The core feature of repo2docker is to fetch a git repository (from GitHub or locally), build a container image based on the specifications found in the repository & optionally launch the container that you can use to explore the repository.
Note that Docker needs to be running on your machine for this to work.
Example:
jupyter-repo2docker https://github.com/norvig/pytudes
After building (it might take a while!), it should output in your terminal something like:
Copy/paste this URL into your browser when you connect for the first time,
to login with a token:
http://0.0.0.0:36511/?token=f94f8fabb92e22f5bfab116c382b4707fc2cade56ad1ace0
If you copy paste that URL into your browser you will see a Jupyter Notebook with the contents of the repository you had just built!

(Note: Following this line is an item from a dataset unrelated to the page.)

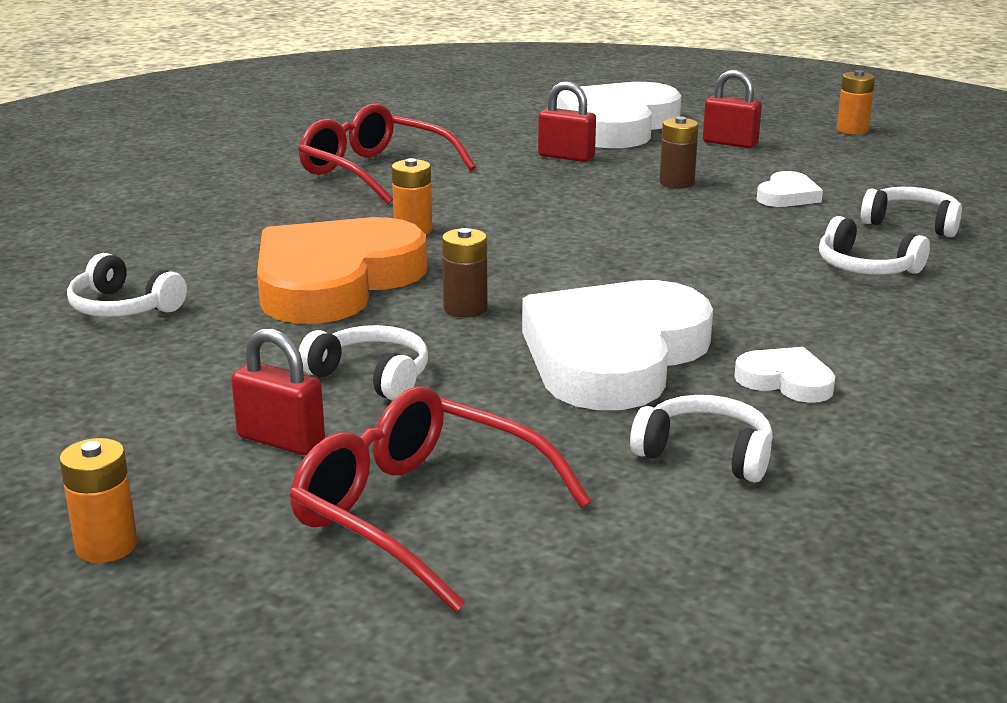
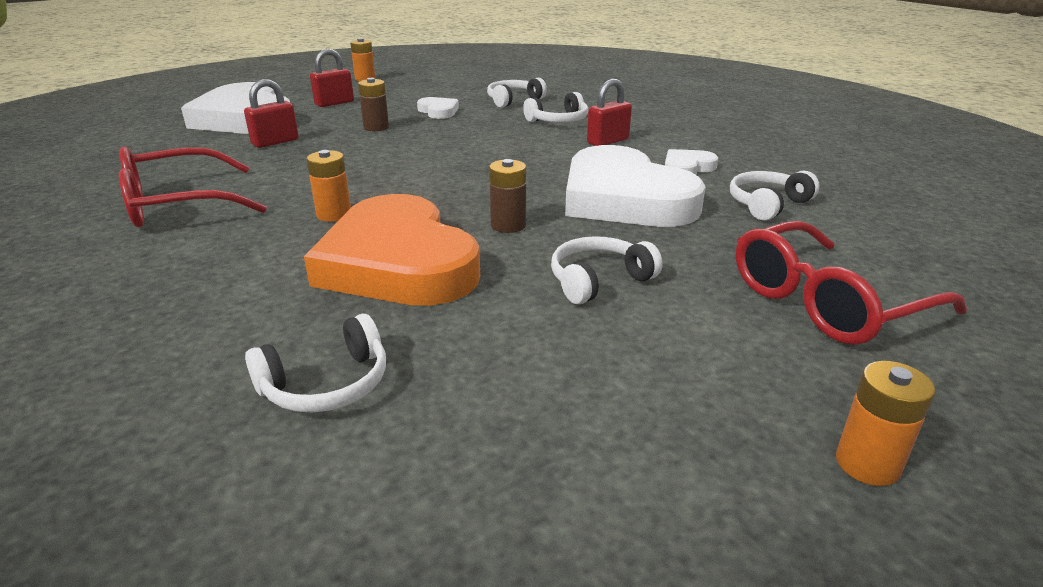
camera: 65 degrees left, 5 degrees up
red padlock [231,328,325,455] -> red padlock moved to [587,79,632,146]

For more information on how to use repo2docker
, see the
usage guide.
Repo2Docker looks for configuration files in the source repository to
determine how the Docker image should be built. For a list of the configuration
files that repo2docker
can use, see the
complete list of configuration files.
The philosophy of repo2docker is inspired by Heroku Build Packs.
Repo2Docker can be run inside a Docker container if access to the Docker Daemon is provided, for example see BinderHub.